The pictures are to be dropped, and the records below are to be restated word for word.

▽

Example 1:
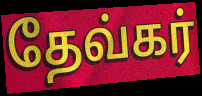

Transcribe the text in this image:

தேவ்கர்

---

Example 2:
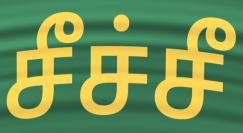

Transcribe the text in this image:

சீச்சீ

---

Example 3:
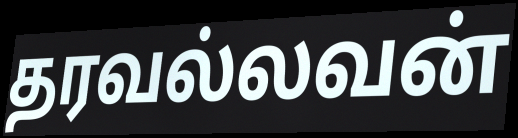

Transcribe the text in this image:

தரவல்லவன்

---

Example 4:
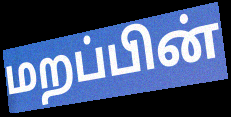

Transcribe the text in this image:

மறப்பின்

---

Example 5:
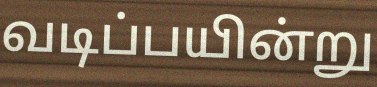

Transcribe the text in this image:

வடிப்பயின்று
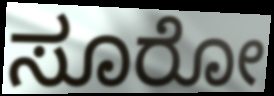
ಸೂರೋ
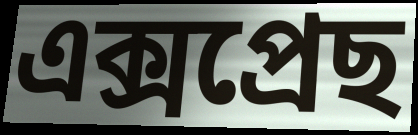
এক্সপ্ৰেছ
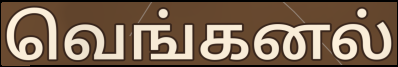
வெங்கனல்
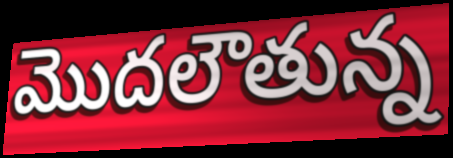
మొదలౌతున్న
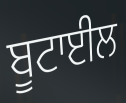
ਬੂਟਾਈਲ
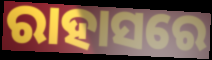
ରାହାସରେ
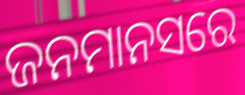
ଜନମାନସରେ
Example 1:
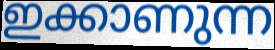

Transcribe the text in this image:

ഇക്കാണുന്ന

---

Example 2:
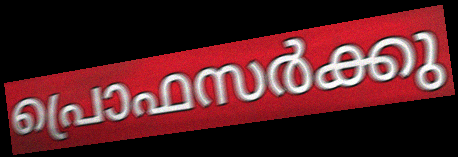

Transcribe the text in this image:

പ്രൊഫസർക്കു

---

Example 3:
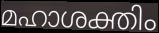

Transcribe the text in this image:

△

▶ **REPLY**:
Example 1:

Transcribe the text in this image:

தேவ்கர்

---

Example 2:

Transcribe the text in this image:

சீச்சீ

---

Example 3:

Transcribe the text in this image:

தரவல்லவன்

---

Example 4:

Transcribe the text in this image:

மறப்பின்

---

Example 5:

Transcribe the text in this image:

வடிப்பயின்று
ಸೂರೋ
এক্সপ্ৰেছ
வெங்கனல்
మొదలౌతున్న
ਬੂਟਾਈਲ
ରାହାସରେ
ଜନମାନସରେ
Example 1:

Transcribe the text in this image:

ഇക്കാണുന്ന

---

Example 2:

Transcribe the text in this image:

പ്രൊഫസർക്കു

---

Example 3:

Transcribe the text in this image:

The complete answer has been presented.